By Mike Stone
WASHINGTON (Reuters) – The computer-based logistics system of the F-35 stealth fighter jet made by Lockheed Martin <LMT.N>, which has been plagued by delays, will be replaced by another network made by the same company, a Pentagon official said on Tuesday.
The Autonomic Logistics Information System (ALIS) was designed to underpin the F-35 fleet’s daily operations, ranging from mission planning and flight scheduling to repairs and scheduled maintenance, as well as the tracking and ordering of parts.
Ellen Lord, the Pentagon’s chief weapon’s buyer, said ALIS would be replaced with Lockheed Martin’s Operational Data Integrated Network (ODIN), which will be streamlined for efficiency “with the voice of the maintainer and the pilots at the forefront of the requirements list.”
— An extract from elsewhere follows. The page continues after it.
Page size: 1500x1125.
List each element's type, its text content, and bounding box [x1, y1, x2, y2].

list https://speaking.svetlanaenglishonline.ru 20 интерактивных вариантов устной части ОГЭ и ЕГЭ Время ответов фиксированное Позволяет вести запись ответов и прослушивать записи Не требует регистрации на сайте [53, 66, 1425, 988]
Lord told Reuters outside a closed-door briefing to U.S. Congress that Lockheed Martin, the F-35’s prime contractor, would work on ODIN under the current ALIS funding profile without additional cost to the taxpayer.
The Government Accountability Office (GAO) had estimated that ALIS would have cost more than $16.7 billion over its multi-decade “life cycle”.
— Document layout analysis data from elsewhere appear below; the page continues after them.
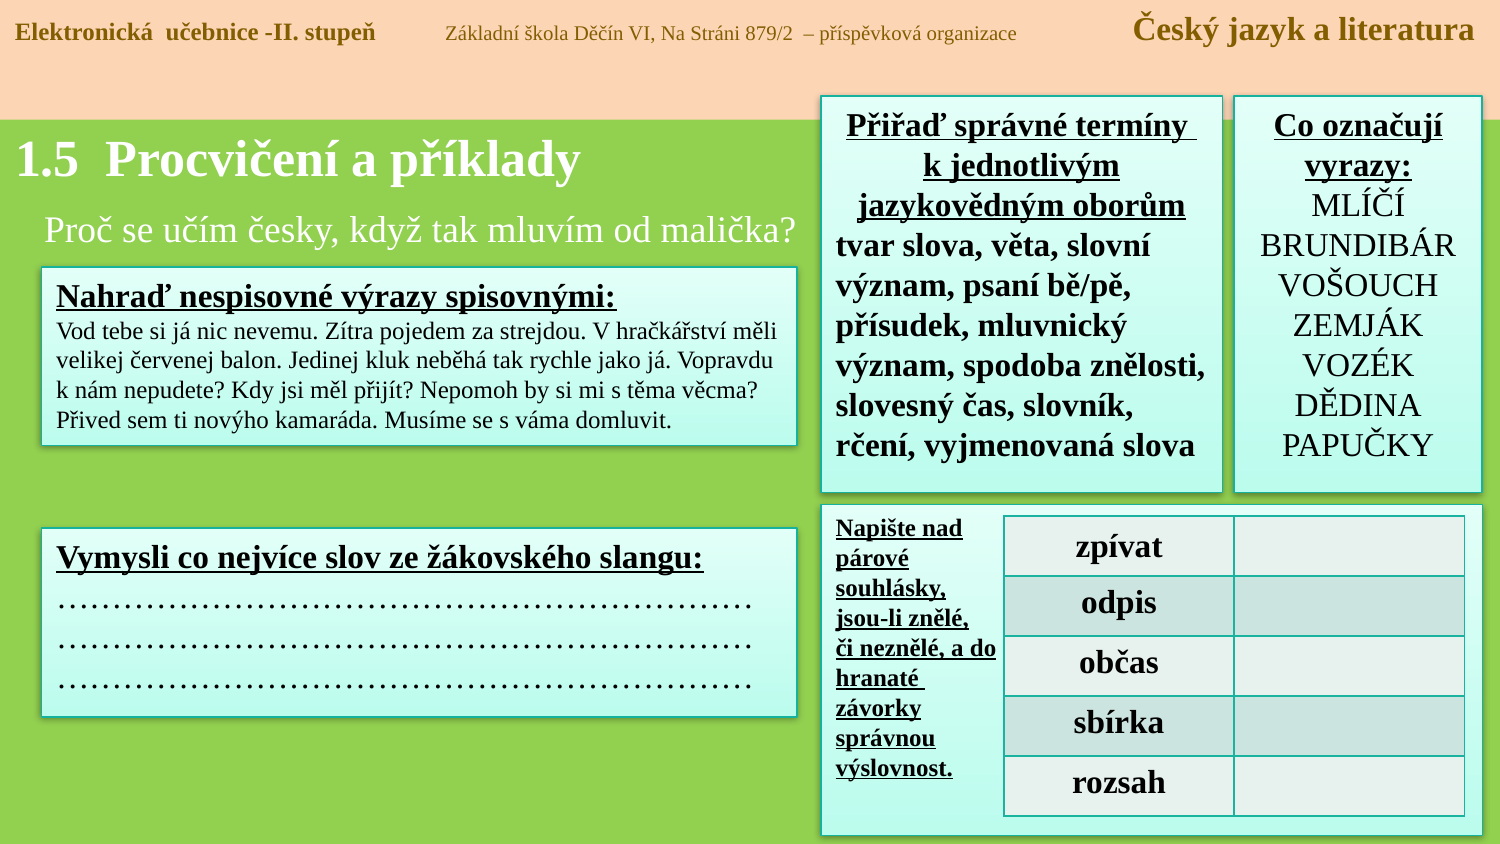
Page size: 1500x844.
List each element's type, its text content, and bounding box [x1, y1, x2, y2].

table_cell [1235, 577, 1464, 635]
table_cell odpis [1005, 577, 1233, 635]
table_cell [1235, 697, 1464, 755]
text_box Co označují vyrazy: MLÍČÍ BRUNDIBÁR VOŠOUCH ZEMJÁK VOZÉK DĚDINA PAPUČKY [1233, 95, 1483, 493]
text_box Elektronická učebnice -II. stupeň Základní škola Děčín VI, Na Stráni 879/2 – příspěvková organizace Český jazyk a literatura [0, 0, 1500, 120]
text_box Přiřaď správné termíny k jednotlivým jazykovědným oborům tvar slova, věta, slovní význam, psaní bě/pě, přísudek, mluvnický význam, spodoba znělosti, slovesný čas, slovník, rčení, vyjmenovaná slova [820, 95, 1223, 493]
table_cell rozsah [1005, 757, 1233, 815]
table_cell [1235, 757, 1464, 815]
table_cell občas [1005, 637, 1233, 695]
table_header zpívat [1005, 517, 1233, 575]
text_box Vymysli co nejvíce slov ze žákovského slangu: ……………………………………………………………………………………………………………………………………………………………………… [41, 527, 798, 718]
table_cell [1235, 637, 1464, 695]
text_box Nahraď nespisovné výrazy spisovnými: Vod tebe si já nic nevemu. Zítra pojedem za strejdou. V hračkářství měli velikej červenej balon. Jedinej kluk neběhá tak rychle jako já. Vopravdu k nám nepudete? Kdy jsi měl přijít? Nepomoh by si mi s těma věcma? Přived sem ti novýho kamaráda. Musíme se s váma domluvit. [41, 266, 798, 446]
text_box Napište nad párové souhlásky, jsou-li znělé, či neznělé, a do hranaté závorky správnou výslovnost. [820, 504, 1483, 836]
table_cell sbírka [1005, 697, 1233, 755]
title 1.5 Procvičení a příklady [0, 120, 668, 198]
text_box Proč se učím česky, když tak mluvím od malička? [29, 197, 815, 258]
table_header [1235, 517, 1464, 575]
ALIS was blamed for delaying aircraft maintenance, one of the very things it was meant to facilitate.
“One Air Force unit estimated that it spent the equivalent of more than 45,000 hours per year performing additional tasks and manual workarounds because ALIS was not functioning as needed,” the GAO said in a November report.
By December 2022, ODIN will have replaced ALIS in all F-35s except those deployed remotely or on ships, Lord said.
John Garamendi (D-CA), Chair of the House Armed Services Committee’s Readiness Subcommittee, called two years “a very tight time frame.”
“We cannot wait until there is a functioning ODIN to work on the other sustainment issues with the jet,” he said in an interview after Tuesday’s hearing. The F-35 has drawn criticism for having a higher than hoped for cost per flying hour.
ODIN will be based in the cloud and designed to deliver data in near real time on aircraft and system performance under heightened cyber security provisions, Lord said.
“We have heard our maintainers on the flight lines loud and clear when they say they want to spend less time on administrative maintenance on ALIS,” she said.